En bref, un père et sa fille racontent le souvenir de leur femme/mère à plusieurs moments du deuil : juste après la mort de la défunte (lors du tri des affaires, et plus particulièrement de la table de nuit), puis par flash back lors de la maladie, et enfin 20 ans plus tard, les souvenirs qui restent. Avec la mère qui apparaît de temps en temps du royaume des morts ! C’est superbe.

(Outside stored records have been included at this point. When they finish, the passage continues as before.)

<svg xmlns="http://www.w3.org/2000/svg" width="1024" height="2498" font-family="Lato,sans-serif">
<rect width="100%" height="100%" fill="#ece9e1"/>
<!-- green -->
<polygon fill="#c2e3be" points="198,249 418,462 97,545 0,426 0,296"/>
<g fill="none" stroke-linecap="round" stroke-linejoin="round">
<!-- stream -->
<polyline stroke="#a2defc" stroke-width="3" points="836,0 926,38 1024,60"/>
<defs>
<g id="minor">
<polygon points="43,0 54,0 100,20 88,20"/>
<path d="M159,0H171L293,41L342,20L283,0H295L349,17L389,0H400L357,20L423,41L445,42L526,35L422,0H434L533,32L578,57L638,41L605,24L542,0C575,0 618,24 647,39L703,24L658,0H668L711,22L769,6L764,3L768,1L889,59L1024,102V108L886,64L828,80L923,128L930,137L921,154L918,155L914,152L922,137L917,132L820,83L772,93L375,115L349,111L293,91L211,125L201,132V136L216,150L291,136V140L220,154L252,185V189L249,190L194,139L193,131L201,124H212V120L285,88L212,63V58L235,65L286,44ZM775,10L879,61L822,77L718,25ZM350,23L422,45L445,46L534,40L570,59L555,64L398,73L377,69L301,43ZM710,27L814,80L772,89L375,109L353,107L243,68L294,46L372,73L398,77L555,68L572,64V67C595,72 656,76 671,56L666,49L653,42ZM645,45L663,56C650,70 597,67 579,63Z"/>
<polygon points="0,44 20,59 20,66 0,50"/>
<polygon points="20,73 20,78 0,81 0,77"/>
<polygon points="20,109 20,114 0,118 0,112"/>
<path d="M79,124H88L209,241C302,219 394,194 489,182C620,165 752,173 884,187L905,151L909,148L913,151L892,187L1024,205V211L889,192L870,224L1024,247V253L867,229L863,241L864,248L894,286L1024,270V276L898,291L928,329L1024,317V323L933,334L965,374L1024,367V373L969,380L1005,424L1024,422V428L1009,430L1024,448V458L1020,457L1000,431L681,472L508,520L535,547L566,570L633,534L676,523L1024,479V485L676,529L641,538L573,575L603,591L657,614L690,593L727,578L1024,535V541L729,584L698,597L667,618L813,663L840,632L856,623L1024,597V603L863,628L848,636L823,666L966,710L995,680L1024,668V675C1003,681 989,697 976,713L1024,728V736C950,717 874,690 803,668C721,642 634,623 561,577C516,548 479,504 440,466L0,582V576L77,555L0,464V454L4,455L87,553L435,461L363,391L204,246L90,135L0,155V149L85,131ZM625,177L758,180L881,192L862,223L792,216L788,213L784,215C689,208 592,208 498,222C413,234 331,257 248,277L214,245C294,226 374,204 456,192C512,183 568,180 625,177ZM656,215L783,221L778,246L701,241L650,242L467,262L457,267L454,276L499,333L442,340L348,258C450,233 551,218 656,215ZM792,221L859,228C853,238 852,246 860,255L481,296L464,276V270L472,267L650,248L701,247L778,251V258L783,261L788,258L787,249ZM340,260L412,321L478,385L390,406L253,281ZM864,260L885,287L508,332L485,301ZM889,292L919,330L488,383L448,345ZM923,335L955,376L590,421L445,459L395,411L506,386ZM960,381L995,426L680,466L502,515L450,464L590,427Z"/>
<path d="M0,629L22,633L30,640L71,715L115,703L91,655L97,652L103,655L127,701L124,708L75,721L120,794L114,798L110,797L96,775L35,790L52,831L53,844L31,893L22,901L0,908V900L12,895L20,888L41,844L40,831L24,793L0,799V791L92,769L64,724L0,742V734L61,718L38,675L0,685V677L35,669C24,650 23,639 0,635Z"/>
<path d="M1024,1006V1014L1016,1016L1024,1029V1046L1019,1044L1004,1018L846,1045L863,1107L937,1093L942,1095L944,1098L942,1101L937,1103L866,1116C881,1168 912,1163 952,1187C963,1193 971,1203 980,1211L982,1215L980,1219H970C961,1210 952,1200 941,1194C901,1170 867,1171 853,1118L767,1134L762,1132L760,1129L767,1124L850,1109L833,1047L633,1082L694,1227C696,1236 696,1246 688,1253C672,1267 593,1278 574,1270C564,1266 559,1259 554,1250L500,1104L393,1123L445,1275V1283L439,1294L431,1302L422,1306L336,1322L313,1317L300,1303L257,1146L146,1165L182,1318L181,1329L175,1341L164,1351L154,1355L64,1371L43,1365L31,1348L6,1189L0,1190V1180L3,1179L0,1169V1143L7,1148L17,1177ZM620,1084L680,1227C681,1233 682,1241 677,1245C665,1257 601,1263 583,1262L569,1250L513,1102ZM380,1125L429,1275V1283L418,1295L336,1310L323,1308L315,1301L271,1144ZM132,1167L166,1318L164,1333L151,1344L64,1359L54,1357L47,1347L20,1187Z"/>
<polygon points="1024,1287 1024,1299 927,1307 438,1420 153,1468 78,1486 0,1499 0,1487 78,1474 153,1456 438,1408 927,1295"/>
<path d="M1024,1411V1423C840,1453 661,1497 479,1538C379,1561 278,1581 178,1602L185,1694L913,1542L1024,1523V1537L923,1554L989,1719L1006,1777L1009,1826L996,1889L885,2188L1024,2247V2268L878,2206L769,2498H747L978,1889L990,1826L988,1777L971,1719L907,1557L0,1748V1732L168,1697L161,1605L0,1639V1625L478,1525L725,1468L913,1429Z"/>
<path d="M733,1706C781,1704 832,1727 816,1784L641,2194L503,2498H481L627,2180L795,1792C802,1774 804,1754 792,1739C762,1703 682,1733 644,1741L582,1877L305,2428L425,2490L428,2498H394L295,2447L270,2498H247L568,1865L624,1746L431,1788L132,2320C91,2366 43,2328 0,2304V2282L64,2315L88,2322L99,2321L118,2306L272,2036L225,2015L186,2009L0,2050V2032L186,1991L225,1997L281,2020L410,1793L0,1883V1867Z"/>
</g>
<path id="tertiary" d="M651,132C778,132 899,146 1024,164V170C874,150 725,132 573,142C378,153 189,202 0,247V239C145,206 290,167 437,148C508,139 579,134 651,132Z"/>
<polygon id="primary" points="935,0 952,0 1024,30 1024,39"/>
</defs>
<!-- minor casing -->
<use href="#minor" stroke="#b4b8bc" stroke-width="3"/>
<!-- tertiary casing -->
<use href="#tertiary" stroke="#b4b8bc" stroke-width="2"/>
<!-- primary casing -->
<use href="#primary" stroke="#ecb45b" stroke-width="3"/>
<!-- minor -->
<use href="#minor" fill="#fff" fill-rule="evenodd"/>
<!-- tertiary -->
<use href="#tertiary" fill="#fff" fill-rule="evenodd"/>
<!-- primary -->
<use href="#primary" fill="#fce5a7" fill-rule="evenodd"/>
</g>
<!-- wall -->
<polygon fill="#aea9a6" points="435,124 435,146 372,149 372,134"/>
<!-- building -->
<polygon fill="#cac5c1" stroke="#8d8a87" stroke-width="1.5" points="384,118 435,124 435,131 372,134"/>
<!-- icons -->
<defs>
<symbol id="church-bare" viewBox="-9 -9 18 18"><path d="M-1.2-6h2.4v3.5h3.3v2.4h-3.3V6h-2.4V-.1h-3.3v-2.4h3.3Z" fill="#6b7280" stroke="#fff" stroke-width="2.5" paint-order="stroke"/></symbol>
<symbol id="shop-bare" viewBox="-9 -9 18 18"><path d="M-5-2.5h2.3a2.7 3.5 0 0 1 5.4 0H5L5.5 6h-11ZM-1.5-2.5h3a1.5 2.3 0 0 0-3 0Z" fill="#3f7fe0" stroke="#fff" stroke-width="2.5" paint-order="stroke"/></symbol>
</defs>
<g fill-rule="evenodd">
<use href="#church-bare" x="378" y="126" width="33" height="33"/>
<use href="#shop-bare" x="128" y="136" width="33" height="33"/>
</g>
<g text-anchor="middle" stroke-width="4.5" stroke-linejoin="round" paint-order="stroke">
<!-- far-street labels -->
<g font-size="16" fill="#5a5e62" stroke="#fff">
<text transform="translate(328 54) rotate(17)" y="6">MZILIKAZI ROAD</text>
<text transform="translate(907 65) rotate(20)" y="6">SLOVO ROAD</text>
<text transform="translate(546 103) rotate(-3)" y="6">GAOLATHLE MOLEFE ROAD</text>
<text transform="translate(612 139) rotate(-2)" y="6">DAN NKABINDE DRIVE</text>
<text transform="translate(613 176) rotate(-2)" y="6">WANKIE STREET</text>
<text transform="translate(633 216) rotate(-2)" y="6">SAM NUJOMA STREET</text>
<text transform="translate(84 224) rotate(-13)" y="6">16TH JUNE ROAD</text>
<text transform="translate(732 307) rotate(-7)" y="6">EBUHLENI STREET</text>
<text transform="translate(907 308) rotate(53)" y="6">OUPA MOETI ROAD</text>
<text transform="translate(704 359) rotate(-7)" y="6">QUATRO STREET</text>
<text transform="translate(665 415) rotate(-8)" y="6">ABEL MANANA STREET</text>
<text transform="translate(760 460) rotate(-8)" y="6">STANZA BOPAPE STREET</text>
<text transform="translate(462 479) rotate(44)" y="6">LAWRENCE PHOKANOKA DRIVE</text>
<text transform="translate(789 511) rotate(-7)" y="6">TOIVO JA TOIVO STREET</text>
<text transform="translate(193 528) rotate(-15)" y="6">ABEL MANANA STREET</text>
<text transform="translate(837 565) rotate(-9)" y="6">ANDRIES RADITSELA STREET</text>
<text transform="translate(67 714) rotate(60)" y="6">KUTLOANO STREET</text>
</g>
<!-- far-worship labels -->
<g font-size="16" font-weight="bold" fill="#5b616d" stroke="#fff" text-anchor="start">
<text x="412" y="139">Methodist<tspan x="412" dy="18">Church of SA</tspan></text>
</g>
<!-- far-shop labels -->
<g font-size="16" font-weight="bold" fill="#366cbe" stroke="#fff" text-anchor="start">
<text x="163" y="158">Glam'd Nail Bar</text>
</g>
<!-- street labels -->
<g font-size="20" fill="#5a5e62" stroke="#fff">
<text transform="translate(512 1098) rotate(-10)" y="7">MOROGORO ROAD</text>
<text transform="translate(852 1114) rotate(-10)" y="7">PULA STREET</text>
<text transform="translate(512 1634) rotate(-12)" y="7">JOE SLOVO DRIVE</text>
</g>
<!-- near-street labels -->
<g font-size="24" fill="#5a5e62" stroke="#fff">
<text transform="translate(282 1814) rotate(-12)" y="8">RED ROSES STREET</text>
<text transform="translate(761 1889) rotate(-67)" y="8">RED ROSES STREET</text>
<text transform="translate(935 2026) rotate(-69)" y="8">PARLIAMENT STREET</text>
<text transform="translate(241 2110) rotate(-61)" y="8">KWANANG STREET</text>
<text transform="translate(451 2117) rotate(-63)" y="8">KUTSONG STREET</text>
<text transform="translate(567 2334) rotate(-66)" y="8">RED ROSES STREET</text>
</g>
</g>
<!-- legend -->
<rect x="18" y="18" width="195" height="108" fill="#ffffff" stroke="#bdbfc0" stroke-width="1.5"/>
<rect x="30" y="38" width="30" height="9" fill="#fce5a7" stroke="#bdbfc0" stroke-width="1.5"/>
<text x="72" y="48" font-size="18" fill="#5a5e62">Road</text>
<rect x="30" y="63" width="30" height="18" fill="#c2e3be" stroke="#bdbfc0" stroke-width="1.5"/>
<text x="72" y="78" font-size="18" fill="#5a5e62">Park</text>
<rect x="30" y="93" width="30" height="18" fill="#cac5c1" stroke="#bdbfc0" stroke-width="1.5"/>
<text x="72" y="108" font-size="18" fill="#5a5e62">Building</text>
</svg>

Ce qui est superbe, justement, dans le détail :
- le romantisme et la poésie des décors et du texte, bravo Lucia CALAMARO
- le texte italien, sur-titré francais, qui aborde de facon très humble et authentique les questions qu’on se pose sur la mort, et le souvenir qu’on garde de nos morts. A pleins de moments j’ai ri ou souris, en me disant que Lucia CALAMARO traduit très justement nos réflexions internes. Tout en écrivant de manière simple, Lucia CALAMARO aborde les plus grands mystères de la vie

Les questions abordées ouvrent l’esprit et donc pleins de réflexions : la maladie (la honte d’aller mal), la mémoire (notamment la question de la pillule de l’oubli : vaut il mieux se souvenir d’un moment dur ou l’oublier et prétendre que ca n’a jamais existé, le souvenir qu’on a des autres peut-il être objectif, ou alors je ne me souviens que des moments ou je suis mêlée à leur vie, quelle est votre méthode du souvenir (objet, parfum, image…), comment doit etre la mémoire pour se souvenir d’un être humain ?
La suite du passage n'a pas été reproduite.